Il est devenu un parti marginal que seul Abdou Mhoumadi croit à tort avoir rempli sa mission historique en appelant à sa dissolution dans un point de vue publié par le quotidien Albalad. Une thèse fort discutable pour les raisons suivantes :

Le projet de société de cette courroie de transmission du mouvement révolutionnaire comorien me semble t-il visait à « renverser le pouvoir de la grande bourgeoisie et de l’impérialisme, mettre à bas toutes ses institutions et bâtir à la place, un régime d’unité nationale et de progrès, la Démocratie nouvelle, traduite littéralement par Démocrasy Mpiya.

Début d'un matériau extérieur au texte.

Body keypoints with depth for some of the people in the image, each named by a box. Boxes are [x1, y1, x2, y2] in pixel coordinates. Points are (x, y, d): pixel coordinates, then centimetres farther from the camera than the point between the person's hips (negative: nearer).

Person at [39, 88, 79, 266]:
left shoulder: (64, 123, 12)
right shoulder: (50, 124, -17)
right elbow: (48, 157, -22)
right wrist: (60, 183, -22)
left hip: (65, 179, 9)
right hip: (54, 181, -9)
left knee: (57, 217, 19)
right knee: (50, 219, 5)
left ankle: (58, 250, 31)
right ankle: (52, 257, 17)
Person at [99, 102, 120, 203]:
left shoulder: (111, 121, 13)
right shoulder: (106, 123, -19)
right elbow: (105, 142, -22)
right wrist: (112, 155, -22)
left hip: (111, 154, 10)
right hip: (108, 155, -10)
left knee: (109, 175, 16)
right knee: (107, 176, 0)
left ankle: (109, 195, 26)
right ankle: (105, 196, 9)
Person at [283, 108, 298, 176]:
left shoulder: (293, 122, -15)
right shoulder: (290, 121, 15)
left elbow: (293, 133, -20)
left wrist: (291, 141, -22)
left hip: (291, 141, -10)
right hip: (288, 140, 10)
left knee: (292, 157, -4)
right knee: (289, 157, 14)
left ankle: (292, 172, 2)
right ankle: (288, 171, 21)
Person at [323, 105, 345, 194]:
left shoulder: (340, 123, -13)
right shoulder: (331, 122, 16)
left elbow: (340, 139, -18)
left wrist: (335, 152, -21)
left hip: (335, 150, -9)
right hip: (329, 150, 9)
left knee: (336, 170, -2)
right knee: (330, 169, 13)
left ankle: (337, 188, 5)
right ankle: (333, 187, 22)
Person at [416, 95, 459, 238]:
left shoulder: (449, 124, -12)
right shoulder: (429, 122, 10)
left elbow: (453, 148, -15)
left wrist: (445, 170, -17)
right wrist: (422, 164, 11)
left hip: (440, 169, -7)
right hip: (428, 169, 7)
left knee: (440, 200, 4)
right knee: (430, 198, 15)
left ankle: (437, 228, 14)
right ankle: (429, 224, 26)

Un Etat démocratique et populaire qui incarnera les intérêts de toutes les classes populaires et de progrès, promouvant l’unité nationale avec le retour de Mayotte dans l’ensemble comorien, laique et prônant la séparation de l’Etat et de la religion.
La dissolution des institutions fédérales et l’instauration d’une administration centralisée, unique et efficace figuraient en bonne place dans les propositions du Front démocratique au même titre que la réforme agraire, les nationalisations des propriétés féodales, des sociétés coloniales et des mercenaires. La terre devrait être distribuée à ceux qui la travaillent.

Ce projet est tombé aux oubliettes et jeté aux orties compte tenu des mutations intervenues dans le monde depuis la chute du mur de Berlin en 1989.

Force est de reconnaître que l’effondrement politico - idéologique du F.D est l’œuvre du président Ahmed Abdallah et des mercenaires. Elle constitue la plus grande victoire politique enregistrée par ce dernier en quarante ans de vie publique.

La déroute de ce parti, le plus important et mieux organisé des mouvements maoistes de l’océan indien, qui se réclamait de Marx, Engels, Lénine, Staline et de la pensée du grand timonier Mao TSE TOUNG mérite l’attention des historiens.

Dans cette perspective, il me parait intéressant que tous ceux qui ont consacré pendant des années une partie de leur vie aux idées et à l'idéologie incarnées par ce mouvement tentent de systématiser l'expérience d'une décennie de lutte acharnée contre les pouvoirs en place à Moroni.

Une démarche que j’entends initier modestement ici en soulevant le débat sur la place publique.
Une façon pour moi d’inciter les acteurs, les militants et les intellectuels qui gravitaient autour de cette mouvance à sortir de leur silence complice et complaisante à s'exprimer sur la défaite du mouvement révolutionnaire et de l'idéologie marxiste – léniniste véhiculée dans l'intelligentsia comorienne des années 70 et 80.
Mais c’est aussi et surtout l’œuvre de la communauté des historiens.